Foundation models (FMs) are pre-trained on large-scale datasets and then fine-tuned on a downstream task for a specific application. The most successful and most commonly used fine-tuning method is to update the pre-trained weights via a low-rank adaptation (LoRA). LoRA introduces new weight matrices that are usually initialized at random with a uniform rank distribution across the model weights. Recent works focus on different initialization schemes or the learning of adaptive ranks during fine-tuning. Both approaches have only been investigated in isolation, resulting in slow convergence or a uniform rank distribution, in turn leading to suboptimal performance.

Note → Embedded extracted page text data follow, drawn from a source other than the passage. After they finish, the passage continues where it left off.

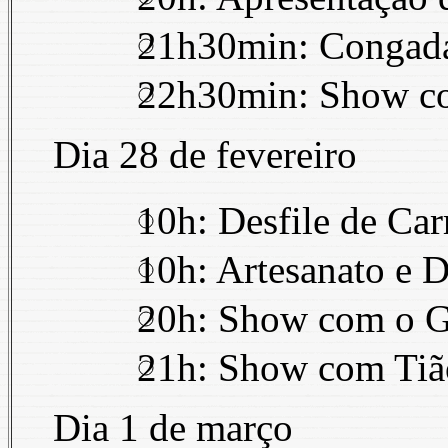
21h30min: Congada
22h30min: Show co
Dia 28 de fevereiro
10h: Desfile de Car
10h: Artesanato e D
20h: Show com o Gr
21h: Show com Tiã
Dia 1 de março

We propose to improve LoRA by initializing the new weights in a data-driven manner by computing singular value decomposition (SVD) on minibatches of activation vectors. Then, we initialize the LoRA matrices with the obtained right-singular vectors and redistribute ranks among all weight matrices to provably store the maximum amount of information of the downstream data in the newly introduced weights. In this way, only what information to maintain or neglect during the fine-tuning process needs to be learned. We call our new method $\textbf{E}$xplained $\textbf{V}$ariance $\textbf{A}$daptation (EVA). We apply EVA to a variety of fine-tuning tasks ranging from language generation and understanding to image classification and reinforcement learning. EVA exhibits faster convergence than competitors and achieves the highest average score across a multitude of tasks per domain while reducing the number of trainable parameters through rank redistribution.

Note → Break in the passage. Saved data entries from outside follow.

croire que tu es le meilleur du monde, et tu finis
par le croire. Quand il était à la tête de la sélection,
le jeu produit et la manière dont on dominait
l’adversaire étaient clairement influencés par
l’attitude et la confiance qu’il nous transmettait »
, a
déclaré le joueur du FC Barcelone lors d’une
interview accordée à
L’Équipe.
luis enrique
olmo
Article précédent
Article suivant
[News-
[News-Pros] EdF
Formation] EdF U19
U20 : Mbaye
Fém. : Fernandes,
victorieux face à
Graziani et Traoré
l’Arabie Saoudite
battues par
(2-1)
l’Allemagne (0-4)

翻译：基础模型（FMs）在大规模数据集上进行预训练，随后针对特定应用在下游任务上进行微调。最成功且最常用的微调方法是通过低秩自适应（LoRA）更新预训练权重。LoRA引入了新的权重矩阵，这些矩阵通常以随机方式初始化，并在模型权重中具有均匀的秩分布。近期研究聚焦于不同的初始化方案或在微调过程中学习自适应秩。这两种方法仅在孤立情况下被研究，导致收敛速度缓慢或产生均匀的秩分布，进而造成次优性能。我们提出通过数据驱动的方式初始化新权重来改进LoRA，具体方法是在激活向量的小批量数据上计算奇异值分解（SVD）。然后，我们使用得到的右奇异向量初始化LoRA矩阵，并在所有权重矩阵间重新分配秩，以可证明的方式在下游数据的新引入权重中存储最大信息量。通过这种方式，只需学习在微调过程中应保留或忽略哪些信息。我们将这一新方法称为$\textbf{E}$xplained $\textbf{V}$ariance $\textbf{A}$daptation（EVA）。我们将EVA应用于从语言生成与理解到图像分类和强化学习等多种微调任务。EVA展现出比竞争方法更快的收敛速度，并在每个领域的多项任务中取得最高平均得分，同时通过秩重新分配减少了可训练参数的数量。